İlk önce 16 Mart 1921’de İngiltere ve Bolşevik Rusya arasında yapılan anlaşmayla Kemalist harekete destek verilir. Daha sonra 20 Kasım 1921’de Fransa ve Ankara arasında imzalanan anlaşmayla Fransızlar Klikya bölgesinden çekilir. Fransa aynı zamanda Türk-Yunan savaşında İngiltere’nin tutumunu eleştirerek Bolşeviklerle birlikte Mustafa Kemal’e destek veriyordu. Bu anlaşmalar sağlandıktan sonra Ankara hükümetiyle diplomatik ilişkiler geliştirilir ve böylece 21 Şubat 1921’de düzenlenen Londra Konferansı’na Yunanistan’la birlikte davet edilir.
Fransa’ya göre Türk-Yunan savaşı, kendi konumunu güçlendirmek amacıyla Britanya’nın tertibiyle vuku bulmuştur. Ali İlmi Fani de benzer bir değerlendirmeyi Adana’da yayımladığı Ferda gazetesinde yapmış; “Türk ile Yunan’ın Anadolu’da birbirinin boğazına sarılması ayniyle İspanya’daki boğa güreşlerini tasvir ediyor. Zafer sevinciyle sermest olan büyük Britanya için esasen galibiyet şerefine böyle bir kanlı eğlence tertibi lazım idi.”[2]
Dönemin emperyalist İttifak Devletleri’nin onayı ve ulusal çıkarları doğrultusunda imzalanan Lozan Antlaşması’nda Kürdlerin kendi kendini temsil etmesi sözkonusu olmadığı gibi, Kürd milletinin her nevi siyasal, milli ve kültürel hakları da yok sayılmış. Anlaşma metinlerinde Kürdlerin farklı bir “soy”dan olduğuna dair ibarenin geçmemesi için, Türk heyeti tarafından büyük bir çaba gösterilmiş. Dışişleri ve Türk heyetinin başkanı olan İsmet İnönü’nün azınlık haklarının korunmasıyla ilgili görüşmelerde “Biz Türkler ve Kürdler” sözü haricinde Türk delegasyonu özellikle Kürd ve Kürdistan kelimelerinin kullanılmasından kaçınmış ve mümkün derecede metinlere yansımasını engellemeye çalışmıştır. “Türk Hükümetinin bütün çabası, imalı bir biçimde de olsa Kürtleri içine alacak metinlere, anlaşma maddeleri içinde yer vermemekti.”[3]
Kürdlerle ilgili esaslı tartışmalar, Musul sorununun görüşüldüğü oturumlarda yapılmış. Bu oturumlarda da “Kürd, Kürdistan sözcükleri bir soy bir coğrafi yer anlamında (Kürdlerin oturduğu topraklar) Musul sorunu oturumlarında sık sık anılmıştır.”[4] Lozan’la Türk tarafı İtilaf devletlerinden öyle tavizler elde etti ki sürgün edilecek yeni rejim muhaliflerinin listesi dahi bu anlaşmayla belirlendi.
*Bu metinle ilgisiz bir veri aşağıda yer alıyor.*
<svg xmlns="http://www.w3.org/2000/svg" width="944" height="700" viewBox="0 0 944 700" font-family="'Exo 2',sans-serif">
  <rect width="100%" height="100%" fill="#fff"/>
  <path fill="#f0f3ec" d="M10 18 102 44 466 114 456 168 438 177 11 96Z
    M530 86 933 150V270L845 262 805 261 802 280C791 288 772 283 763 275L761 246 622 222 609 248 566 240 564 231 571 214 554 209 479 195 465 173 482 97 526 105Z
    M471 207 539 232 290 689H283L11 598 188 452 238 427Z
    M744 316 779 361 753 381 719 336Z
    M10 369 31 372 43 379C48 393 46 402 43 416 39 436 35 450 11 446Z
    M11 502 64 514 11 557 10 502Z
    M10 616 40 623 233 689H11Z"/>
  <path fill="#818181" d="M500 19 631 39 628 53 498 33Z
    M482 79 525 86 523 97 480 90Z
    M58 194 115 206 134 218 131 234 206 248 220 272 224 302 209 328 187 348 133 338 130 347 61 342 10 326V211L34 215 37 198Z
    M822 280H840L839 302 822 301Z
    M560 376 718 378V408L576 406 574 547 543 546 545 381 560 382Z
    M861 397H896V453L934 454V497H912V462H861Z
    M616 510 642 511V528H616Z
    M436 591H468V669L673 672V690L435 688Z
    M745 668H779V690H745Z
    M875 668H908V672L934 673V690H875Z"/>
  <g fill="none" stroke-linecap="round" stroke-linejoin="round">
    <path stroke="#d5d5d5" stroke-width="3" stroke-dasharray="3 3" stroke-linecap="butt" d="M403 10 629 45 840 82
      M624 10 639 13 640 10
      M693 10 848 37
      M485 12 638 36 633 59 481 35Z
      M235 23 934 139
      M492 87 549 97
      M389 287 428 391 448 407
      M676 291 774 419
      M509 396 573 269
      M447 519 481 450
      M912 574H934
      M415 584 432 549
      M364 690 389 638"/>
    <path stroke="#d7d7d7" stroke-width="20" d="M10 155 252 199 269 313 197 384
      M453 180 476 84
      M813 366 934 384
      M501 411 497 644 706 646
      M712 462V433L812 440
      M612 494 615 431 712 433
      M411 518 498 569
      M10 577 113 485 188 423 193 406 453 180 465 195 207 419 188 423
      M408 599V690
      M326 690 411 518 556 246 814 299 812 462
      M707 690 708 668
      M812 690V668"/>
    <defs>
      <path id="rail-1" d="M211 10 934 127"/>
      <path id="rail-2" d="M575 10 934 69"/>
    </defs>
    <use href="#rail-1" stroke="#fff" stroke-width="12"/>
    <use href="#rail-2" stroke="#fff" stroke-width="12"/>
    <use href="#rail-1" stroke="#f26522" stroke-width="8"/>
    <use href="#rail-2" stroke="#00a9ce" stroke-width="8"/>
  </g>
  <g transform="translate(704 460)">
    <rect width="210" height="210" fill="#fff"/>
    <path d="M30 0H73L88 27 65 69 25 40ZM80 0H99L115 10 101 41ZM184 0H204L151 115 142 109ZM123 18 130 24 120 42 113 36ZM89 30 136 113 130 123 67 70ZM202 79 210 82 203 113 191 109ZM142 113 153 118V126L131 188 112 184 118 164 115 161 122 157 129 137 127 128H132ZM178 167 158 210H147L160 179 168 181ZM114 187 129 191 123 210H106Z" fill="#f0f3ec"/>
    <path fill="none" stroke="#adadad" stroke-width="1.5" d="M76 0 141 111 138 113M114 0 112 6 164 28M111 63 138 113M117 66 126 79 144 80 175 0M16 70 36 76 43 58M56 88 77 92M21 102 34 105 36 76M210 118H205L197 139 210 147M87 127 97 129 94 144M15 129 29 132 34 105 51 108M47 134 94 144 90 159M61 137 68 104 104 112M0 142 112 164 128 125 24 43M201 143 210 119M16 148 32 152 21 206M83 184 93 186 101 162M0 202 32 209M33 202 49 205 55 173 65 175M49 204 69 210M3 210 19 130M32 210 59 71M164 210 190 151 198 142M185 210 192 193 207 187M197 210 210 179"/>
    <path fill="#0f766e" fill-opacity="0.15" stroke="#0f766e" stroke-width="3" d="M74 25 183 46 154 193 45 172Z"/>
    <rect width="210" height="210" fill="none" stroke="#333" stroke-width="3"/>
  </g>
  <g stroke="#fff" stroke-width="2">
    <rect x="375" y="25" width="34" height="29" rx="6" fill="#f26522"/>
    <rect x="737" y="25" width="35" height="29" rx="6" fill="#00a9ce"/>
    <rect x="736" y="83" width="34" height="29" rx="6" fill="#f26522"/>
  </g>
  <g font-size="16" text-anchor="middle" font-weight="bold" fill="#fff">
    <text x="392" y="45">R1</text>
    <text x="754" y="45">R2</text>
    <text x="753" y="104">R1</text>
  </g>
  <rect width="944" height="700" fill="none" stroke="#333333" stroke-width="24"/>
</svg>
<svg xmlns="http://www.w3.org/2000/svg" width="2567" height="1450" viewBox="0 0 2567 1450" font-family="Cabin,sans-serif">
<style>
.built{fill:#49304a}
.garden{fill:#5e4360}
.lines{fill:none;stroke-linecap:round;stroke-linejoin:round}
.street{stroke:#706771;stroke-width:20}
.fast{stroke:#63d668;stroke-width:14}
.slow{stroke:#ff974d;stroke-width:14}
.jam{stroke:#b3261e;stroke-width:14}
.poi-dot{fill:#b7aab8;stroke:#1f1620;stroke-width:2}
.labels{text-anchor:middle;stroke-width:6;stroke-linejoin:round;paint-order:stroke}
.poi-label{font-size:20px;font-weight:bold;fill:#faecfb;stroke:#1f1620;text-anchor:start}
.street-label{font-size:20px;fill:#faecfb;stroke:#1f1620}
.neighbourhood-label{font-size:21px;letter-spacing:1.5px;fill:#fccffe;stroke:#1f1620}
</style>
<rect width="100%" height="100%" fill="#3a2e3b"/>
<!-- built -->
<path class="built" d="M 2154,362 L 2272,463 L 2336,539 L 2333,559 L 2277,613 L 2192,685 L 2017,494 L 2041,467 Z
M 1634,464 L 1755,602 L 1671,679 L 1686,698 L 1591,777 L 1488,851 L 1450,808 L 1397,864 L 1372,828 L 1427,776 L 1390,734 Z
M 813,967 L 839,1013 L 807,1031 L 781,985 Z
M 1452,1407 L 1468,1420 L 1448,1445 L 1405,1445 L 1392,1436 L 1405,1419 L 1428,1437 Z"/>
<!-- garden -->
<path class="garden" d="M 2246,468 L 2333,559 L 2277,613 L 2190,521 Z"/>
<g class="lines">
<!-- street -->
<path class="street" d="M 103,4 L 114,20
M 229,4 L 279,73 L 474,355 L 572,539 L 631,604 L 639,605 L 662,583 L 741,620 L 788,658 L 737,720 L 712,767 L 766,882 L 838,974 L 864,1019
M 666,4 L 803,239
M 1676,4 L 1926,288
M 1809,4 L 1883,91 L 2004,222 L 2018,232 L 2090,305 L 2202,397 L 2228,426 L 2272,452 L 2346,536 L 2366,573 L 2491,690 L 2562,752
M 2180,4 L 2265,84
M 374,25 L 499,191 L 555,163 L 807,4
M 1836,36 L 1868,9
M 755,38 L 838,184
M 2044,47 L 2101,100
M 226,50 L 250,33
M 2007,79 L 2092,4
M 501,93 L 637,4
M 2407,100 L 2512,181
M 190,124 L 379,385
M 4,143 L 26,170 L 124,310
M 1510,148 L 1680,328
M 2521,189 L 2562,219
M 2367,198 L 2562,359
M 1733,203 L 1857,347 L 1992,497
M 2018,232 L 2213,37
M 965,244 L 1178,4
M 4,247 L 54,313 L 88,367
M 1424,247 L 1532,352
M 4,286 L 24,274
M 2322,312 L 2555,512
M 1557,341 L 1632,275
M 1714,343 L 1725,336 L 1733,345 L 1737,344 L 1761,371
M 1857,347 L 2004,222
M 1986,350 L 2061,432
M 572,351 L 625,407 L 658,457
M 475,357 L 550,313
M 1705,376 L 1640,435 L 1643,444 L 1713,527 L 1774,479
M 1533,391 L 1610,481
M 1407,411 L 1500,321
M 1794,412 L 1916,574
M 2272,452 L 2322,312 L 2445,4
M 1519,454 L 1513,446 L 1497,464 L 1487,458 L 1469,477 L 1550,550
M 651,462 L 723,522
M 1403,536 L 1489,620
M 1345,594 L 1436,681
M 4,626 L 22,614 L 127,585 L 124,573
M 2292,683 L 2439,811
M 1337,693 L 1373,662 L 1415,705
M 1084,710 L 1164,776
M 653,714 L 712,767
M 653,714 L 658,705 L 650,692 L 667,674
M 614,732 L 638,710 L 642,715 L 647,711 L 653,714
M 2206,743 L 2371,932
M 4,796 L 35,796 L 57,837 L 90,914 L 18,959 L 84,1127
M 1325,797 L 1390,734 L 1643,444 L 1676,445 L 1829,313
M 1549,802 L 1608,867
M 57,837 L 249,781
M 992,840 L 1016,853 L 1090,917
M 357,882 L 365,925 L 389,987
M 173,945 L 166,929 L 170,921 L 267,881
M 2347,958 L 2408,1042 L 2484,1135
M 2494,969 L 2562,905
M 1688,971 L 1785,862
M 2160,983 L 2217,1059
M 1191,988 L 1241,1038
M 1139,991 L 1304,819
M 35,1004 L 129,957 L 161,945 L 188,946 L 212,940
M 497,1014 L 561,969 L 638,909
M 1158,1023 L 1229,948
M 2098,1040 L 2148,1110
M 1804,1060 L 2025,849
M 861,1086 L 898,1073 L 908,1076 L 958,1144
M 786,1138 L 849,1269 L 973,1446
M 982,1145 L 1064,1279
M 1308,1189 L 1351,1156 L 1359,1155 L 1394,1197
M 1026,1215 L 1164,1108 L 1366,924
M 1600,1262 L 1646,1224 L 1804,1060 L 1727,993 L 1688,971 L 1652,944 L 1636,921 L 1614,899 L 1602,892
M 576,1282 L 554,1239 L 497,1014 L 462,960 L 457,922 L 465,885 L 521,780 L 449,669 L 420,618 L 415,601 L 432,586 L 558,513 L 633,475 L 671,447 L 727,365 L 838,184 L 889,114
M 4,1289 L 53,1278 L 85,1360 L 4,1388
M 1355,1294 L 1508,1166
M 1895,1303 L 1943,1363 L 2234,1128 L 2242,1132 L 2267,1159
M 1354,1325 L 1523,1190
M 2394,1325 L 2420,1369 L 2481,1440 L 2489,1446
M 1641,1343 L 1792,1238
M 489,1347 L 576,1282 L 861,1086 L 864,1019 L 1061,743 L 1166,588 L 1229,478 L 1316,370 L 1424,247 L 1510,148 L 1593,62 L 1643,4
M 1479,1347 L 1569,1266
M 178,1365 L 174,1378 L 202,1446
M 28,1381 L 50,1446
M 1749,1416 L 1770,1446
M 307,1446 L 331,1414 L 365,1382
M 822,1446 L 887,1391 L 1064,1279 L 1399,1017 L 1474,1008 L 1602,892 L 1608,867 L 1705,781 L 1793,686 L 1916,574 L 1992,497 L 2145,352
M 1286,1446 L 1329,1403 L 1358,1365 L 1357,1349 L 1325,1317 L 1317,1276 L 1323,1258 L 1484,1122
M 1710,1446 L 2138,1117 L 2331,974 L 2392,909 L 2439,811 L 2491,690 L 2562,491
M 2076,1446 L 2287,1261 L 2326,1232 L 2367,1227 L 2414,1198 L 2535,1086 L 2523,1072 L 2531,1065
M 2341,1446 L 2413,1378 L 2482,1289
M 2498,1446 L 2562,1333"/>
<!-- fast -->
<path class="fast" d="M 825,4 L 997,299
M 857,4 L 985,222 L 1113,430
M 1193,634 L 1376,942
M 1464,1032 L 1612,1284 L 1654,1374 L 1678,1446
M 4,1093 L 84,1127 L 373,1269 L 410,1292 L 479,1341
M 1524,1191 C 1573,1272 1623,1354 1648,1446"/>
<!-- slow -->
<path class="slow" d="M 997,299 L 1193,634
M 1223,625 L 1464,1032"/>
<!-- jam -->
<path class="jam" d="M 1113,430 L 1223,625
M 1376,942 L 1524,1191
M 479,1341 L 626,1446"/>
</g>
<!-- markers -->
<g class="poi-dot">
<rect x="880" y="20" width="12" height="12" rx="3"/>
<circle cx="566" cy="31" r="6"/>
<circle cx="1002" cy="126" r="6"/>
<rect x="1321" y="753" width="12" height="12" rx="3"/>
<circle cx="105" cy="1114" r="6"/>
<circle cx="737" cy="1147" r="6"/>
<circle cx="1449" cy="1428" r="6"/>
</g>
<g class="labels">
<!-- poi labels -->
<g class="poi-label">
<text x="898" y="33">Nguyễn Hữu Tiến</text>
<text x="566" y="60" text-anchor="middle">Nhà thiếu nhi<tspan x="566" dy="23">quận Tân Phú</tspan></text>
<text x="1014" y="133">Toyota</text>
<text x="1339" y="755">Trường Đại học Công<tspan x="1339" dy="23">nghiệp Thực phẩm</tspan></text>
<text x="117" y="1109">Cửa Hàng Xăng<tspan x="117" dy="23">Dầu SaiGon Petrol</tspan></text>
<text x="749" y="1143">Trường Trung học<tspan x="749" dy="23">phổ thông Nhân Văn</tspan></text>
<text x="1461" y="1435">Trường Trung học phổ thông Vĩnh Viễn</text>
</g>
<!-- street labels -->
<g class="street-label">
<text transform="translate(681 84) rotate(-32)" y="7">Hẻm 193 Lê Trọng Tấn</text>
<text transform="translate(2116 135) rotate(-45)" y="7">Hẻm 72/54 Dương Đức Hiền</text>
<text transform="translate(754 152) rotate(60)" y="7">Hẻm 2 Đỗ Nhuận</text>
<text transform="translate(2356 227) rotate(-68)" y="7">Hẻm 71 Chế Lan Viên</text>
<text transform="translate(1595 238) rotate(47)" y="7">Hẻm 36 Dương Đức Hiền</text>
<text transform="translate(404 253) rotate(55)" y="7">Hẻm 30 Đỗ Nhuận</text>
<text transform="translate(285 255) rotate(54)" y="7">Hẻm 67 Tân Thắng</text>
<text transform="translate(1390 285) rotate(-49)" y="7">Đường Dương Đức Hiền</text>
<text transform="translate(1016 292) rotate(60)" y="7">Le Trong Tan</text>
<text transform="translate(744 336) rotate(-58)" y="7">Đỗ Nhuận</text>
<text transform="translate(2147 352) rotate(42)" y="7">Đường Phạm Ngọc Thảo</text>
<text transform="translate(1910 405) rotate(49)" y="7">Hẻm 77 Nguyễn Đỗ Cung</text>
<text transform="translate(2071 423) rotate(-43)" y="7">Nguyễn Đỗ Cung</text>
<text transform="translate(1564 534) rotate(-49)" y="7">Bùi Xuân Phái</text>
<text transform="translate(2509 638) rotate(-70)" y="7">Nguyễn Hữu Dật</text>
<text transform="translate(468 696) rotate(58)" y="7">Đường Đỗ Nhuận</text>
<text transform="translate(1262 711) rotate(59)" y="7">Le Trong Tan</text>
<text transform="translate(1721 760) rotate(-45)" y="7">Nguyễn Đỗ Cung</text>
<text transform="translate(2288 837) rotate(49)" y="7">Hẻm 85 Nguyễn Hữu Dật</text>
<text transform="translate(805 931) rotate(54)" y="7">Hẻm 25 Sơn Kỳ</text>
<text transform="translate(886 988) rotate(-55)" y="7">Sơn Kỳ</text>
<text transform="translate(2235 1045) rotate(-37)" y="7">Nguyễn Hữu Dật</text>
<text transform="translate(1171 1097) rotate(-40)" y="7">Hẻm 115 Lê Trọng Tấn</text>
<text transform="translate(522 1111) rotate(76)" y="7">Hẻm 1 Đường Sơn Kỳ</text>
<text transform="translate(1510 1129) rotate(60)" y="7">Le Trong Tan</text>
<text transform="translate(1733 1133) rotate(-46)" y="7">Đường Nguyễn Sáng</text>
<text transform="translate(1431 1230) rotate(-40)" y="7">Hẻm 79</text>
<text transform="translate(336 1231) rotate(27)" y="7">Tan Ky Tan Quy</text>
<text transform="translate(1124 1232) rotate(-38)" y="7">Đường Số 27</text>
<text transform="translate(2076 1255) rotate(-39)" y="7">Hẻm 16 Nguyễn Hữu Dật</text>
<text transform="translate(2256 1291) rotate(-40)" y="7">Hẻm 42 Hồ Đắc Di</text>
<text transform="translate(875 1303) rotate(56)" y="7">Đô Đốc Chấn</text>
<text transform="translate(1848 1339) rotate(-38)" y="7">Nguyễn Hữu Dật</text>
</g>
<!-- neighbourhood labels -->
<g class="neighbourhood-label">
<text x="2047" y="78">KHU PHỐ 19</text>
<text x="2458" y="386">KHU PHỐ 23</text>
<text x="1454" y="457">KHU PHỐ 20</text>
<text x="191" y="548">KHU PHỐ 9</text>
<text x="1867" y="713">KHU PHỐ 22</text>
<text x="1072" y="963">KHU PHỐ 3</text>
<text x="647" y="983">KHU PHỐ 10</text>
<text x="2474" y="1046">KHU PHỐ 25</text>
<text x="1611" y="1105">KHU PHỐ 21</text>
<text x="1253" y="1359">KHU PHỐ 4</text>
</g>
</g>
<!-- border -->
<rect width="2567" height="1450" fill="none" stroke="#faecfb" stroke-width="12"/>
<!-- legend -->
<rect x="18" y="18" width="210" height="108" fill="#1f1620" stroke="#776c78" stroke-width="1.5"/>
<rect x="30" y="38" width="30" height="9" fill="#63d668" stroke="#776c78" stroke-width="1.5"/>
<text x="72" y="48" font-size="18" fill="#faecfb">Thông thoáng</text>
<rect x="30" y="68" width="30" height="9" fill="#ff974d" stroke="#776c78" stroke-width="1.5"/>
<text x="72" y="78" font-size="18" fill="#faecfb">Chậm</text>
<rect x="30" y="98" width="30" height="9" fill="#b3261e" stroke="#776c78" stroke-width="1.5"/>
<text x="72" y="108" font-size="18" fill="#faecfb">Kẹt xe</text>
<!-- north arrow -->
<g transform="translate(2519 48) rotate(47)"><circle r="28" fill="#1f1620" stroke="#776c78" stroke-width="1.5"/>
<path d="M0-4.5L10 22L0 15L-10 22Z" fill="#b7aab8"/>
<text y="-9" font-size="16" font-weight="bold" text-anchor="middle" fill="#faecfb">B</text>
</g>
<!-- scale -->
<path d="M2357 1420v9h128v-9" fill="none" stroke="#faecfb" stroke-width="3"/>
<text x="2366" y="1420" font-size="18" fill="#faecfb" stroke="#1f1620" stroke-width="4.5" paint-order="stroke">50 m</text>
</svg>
Lozan Antlaşması sürecinde, hiçbir şekilde Kürd milleti temsil edilmemiştir. Kürd asıllı olarak heyette bulunan Diyarbekir milletvekili olarak atanmış olan Zülfü Tigrel'in ne Kürdleri ne de herhangi bir Kürd kurumunu temsil ettiği asla iddia edilemez. Zaten kendisi de rahatsızlığını bahane ederek hiçbir oturuma katılmamıştır.
Lozan Antlaşması’nın imzalanmasından yaklaşık üç ay sonra, Antlaşma metni mevcut şekliyle birinci BMM tarafından onayının sorun olabileceği endişesiyle, ani bir kararla 1 Nisan 1923’te esas olarak Lozan’ı kabul edecek yeni Meclis seçimlerine gidildi. Yapılan yeni seçimlerde, özellikle Kürdistan’da seçilen mebuslar başta olmak üzere bütün adaylar merkezden belirlendi.
Yeni meclis üyelerinin onayıyla önce Büyük Millet Meclisi (BMM), Türkiye Büyük Millet Meclisi (TBMM)’ne dönüştürülür ve TBMM’in merkezden belirlenmiş ikinci dönem mebuslarının oylarıyla önce Lozan Antlaşması imzalanır ve ondan sonra da 29 Ekim 1923’te Cumhuriyet ilan edilir. Ertelenen Musul sorunu (aslında Güney Kürdistan’ın geleceği meselesi) ise, 1925’te kabul edilen Irak Anayasası’nda Kürdlere bir statü verilmediği belli olduktan sonra, 1926’da İngiltere’yle anlaşma sağlanarak çözüldü.